* Task list *
1. Answer these questions about the text below on FGM/C myths:
(a) According to the listed myths, what happens to the man because of the woman's "penis"?
(b) What is FGM/C internationally recognized as?
(c) The needs of which countries does the Special Programme give particular reference to?
2. In the text below on FGM/C myths, repeat word for word everything from "Author’s comment re" down to "of developing countries.".

*** Text block Section Begins ***

This also means deep-rooted beliefs have to be abandoned. These are myths about dire consequences if the woman is not circumcised:
– Her health is jeopardized, so is that of the man and the child
– She develops excessive libido, is prone to marital infidelity and prostitution
– She gets sick and infertile
– The man gets impotent because of the woman’s “penis” – her clitoris which also interferes with sexual intercourse and birth and kills the baby.
Author’s comment re this compilation: “Myths are created to cover up what is basically always behind them: controlling women’s sexuality.”
Myths and reality are far apart. FGM/C is internationally recognized as a public health issue. However, weaknesses in a government’s health structure present obstacles to follow through with an issue.
The UNDP/ UNFPA/WHO/ World Bank Special Programme of Research, Development and Research Training in Human Reproduction promotes, coordinates, supports, conducts, and evaluates research on sexual and reproductive health, with particular reference to the needs of developing countries.

*** Text block Section Ends ***
*** Data provided Section Begins ***

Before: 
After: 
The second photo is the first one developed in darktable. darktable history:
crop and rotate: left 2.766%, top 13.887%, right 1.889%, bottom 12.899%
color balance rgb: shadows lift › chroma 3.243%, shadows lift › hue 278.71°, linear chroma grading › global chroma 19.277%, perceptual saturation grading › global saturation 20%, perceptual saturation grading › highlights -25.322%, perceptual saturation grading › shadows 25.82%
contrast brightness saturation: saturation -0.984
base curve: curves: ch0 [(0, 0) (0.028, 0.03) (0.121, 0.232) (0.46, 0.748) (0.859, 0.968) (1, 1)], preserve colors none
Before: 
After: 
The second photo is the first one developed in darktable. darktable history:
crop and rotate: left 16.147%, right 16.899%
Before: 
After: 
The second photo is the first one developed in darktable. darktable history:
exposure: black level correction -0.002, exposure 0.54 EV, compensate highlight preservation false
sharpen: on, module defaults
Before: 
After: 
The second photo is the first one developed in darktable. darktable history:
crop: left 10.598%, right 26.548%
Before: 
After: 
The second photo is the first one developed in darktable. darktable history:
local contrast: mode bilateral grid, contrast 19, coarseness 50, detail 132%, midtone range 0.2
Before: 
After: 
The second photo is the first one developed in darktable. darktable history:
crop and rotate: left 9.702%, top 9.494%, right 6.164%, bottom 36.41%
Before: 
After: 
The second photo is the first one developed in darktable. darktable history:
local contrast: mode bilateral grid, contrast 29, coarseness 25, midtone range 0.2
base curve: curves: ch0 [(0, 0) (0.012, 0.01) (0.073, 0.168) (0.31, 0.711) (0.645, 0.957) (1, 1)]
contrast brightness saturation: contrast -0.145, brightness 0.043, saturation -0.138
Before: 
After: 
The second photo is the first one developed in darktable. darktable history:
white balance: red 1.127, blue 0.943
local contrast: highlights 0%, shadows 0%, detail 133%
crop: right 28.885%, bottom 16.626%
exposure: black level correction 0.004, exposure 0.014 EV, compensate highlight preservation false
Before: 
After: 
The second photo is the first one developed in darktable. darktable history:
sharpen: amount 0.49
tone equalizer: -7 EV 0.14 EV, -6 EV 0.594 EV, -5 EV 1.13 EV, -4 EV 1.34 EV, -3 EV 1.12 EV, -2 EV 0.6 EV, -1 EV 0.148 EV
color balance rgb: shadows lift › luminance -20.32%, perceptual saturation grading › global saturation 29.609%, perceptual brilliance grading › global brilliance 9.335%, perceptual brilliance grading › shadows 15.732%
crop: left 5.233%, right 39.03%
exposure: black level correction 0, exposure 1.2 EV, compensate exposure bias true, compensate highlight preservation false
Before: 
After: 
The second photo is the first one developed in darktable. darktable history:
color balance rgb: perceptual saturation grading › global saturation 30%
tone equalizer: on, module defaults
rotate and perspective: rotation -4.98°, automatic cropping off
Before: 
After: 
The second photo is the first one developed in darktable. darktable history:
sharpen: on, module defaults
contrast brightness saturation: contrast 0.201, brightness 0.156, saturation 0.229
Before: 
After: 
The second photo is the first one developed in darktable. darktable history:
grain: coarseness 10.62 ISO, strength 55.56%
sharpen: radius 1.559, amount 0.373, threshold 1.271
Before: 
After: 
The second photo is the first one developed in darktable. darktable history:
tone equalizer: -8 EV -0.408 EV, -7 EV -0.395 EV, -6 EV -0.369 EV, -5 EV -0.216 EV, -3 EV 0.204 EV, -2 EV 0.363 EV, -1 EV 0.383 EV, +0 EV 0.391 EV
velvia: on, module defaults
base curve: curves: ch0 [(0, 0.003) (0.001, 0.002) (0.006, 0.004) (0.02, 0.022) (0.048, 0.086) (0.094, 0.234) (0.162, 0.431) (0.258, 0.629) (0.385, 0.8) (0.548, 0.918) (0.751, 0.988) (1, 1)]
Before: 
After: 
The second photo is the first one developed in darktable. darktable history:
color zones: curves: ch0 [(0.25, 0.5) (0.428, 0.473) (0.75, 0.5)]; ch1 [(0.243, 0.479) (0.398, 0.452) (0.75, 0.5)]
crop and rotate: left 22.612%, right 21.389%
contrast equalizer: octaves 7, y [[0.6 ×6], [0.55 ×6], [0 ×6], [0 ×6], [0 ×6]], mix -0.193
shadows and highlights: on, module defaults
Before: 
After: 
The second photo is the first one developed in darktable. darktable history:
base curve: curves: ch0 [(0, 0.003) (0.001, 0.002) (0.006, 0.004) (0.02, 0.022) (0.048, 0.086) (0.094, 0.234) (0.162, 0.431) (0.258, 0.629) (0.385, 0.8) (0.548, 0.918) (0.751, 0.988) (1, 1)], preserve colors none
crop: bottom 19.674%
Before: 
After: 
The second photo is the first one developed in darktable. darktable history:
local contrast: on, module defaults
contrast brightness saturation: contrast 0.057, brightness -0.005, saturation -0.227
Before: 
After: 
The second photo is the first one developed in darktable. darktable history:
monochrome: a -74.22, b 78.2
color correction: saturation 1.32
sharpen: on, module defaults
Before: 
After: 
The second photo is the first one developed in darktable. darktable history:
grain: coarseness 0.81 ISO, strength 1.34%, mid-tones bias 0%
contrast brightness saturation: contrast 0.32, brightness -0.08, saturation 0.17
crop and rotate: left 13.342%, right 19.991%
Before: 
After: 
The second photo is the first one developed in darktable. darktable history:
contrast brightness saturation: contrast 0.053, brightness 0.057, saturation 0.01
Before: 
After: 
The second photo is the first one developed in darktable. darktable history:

*** Data provided Section Ends ***

* Answer list *
1.
(a) He gets impotent.
(b) A public health issue.
(c) Developing countries.

2.
Author’s comment re this compilation: “Myths are created to cover up what is basically always behind them: controlling women’s sexuality.”
Myths and reality are far apart. FGM/C is internationally recognized as a public health issue. However, weaknesses in a government’s health structure present obstacles to follow through with an issue.
The UNDP/ UNFPA/WHO/ World Bank Special Programme of Research, Development and Research Training in Human Reproduction promotes, coordinates, supports, conducts, and evaluates research on sexual and reproductive health, with particular reference to the needs of developing countries.